## TRECHO DO DOCUMENTO
"""

Uma outra importante contribuição humeana é a noção de hábito. De acordo

com Hume (1748/1980), ainda que não possamos deslindar os poderes ocultos que conectam

a causa ao efeito (podemos lidar apenas com conjunções constantes), é possível fazer uma

espécie de previsão de eventos futuros, ainda que com algum grau de incerteza. O que nos

permite realizar tal projeção é o hábito, ou seja, uma sucessão de experiências que nos mostra

que eventos semelhantes aparecem continuamente juntos. Nesse sentido, podemos dizer que

Hume sugere uma abordagem histórica para entender as relações entre os eventos - uma

história que, para ele, é contada pelo hábito. Um único episódio não nos revela absolutamente

nada. Apenas com a conjunção invariante de “causas” semelhantes com “efeitos” semelhantes

é que podemos arriscar um pronunciamento sobre algo que acontecerá.

Sabemos que Hume não falou em termos de explicação, mas essas

considerações nos remetem à explicação histórica, um modo de explicar característico do

behaviorismo radical, que pode ser explicitamente vislumbrado quando Skinner (1981/1984a)

discute o modelo de seleção do comportamento pelas conseqüências. O comportamento atual,

afirma Skinner (1984c, 1990), nos revela apenas os produtos de processos que são

responsáveis pelo comportamento. E na verdade, são os processos que nos interessam, pois só

através deles é que podemos explicar o comportamento. Adotando essa perspectiva histórica,

a pesquisa na tradição behaviorista radical olha os processos comportamentais ao longo do

Page 139: HUME, MACH E SKINNER: A EXPLICAÇAO DO COMPORTAMENTO

137

tempo e procura relações entre o comportamento e eventos ambientais que também ocorrem

ao longo do tempo.

Esse modo explicativo assinala o distanciamento de Skinner de certas

concepções de causalidade, como a causalidade contígua ou mecânica ilustrada pela metáfora

da cadeia (Chiesa, 1994). O próprio Skinner (1981/1984a) considera que seu modelo

explicativo é diferente do modelo causal que tem um viés mecanicista: as contingências de

seleção não incitam, forçam ou impulsionam uma mudança, mas operam através dos

processos de variação e seleção. O modo explicativo do behaviorismo radical, que é

caracterizado pela seleção ao longo do tempo de características do comportamento do

indivíduo, não pressupõe uma linearidade e contigüidade espaço-temporal entre os eventos.

"""

Imagens das páginas e texto extraído

"""

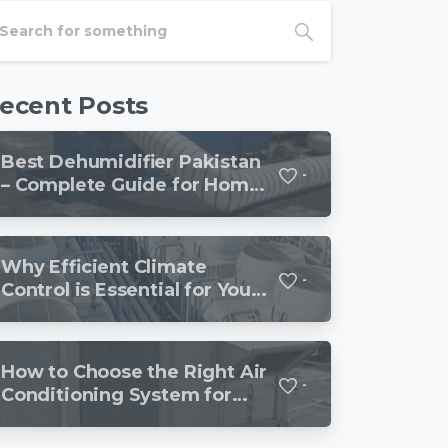
ecent Posts
Best Dehumidifier Pakistan
-
– Complete Guide for Homes
and Offices
Why Efficient Climate
-
Control is Essential for Your
Business or Industrial
How to Choose the Right Air
-
Conditioning System for
Your Business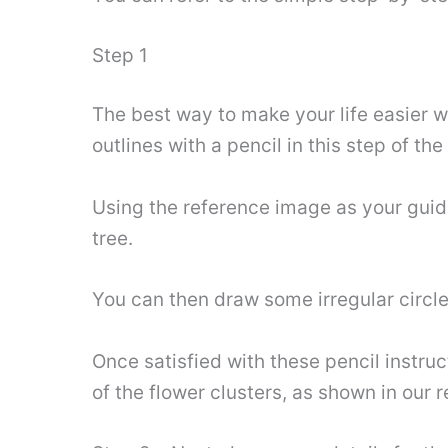
Step 1
The best way to make your life easier w
outlines with a pencil in this step of the
Using the reference image as your guid
tree.
You can then draw some irregular circle
Once satisfied with these pencil instru
of the flower clusters, as shown in our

"""

## INSTRUÇÕES DAS TAREFAS
1/ No trecho sobre Hume e Skinner, o que nos permite, segundo Hume, fazer uma projeção de eventos futuros?
2/ Dê continuidade ao trecho sobre Hume e Skinner a partir da última frase apresentada.
Os registros não têm relação alguma com o trecho sobre Hume e Skinner.

## RESPOSTAS POR ITEM
1/ O hábito, ou seja, uma sucessão de experiências que nos mostra que eventos semelhantes aparecem continuamente juntos.

2/
Em outras palavras, a mudança de um estado atual não é uma função exata de seus

antecedentes temporalmente próximos, mas sim de estímulos e conseqüências que integram

uma longa história de variação e seleção (o comportamento operante, por exemplo, é

controlado por estímulos discriminativos que são estabelecidos em uma história passada de

condicionamento operante). Por apresentar essas particularidades, o behaviorismo radical,

afirma Chiesa, não se compromete com o preenchimento das fissuras (gaps) por eventos

discretos entre variáveis dependentes e independentes, distanciando-se completamente do

modelo causal-mecânico de explicação comportamental.

Os desdobramentos da crítica humeana à conexão necessária, dentre eles o

rompimento entre as noções de explicação e causalidade, podem ser reconhecidos através da

figura de Mach (1893/1960, 1905/1976). Ele identifica explicações com descrições, no nível

da experiência, e propõe as relações funcionais em substituição à concepção de causa

newtoniana, comprometida com as noções metafísicas de força ou agência. Equações

científicas, segundo ele, referem-se a eventos como uma função de outros eventos, ao invés de

explicações do tipo “A exerce força sobre B”.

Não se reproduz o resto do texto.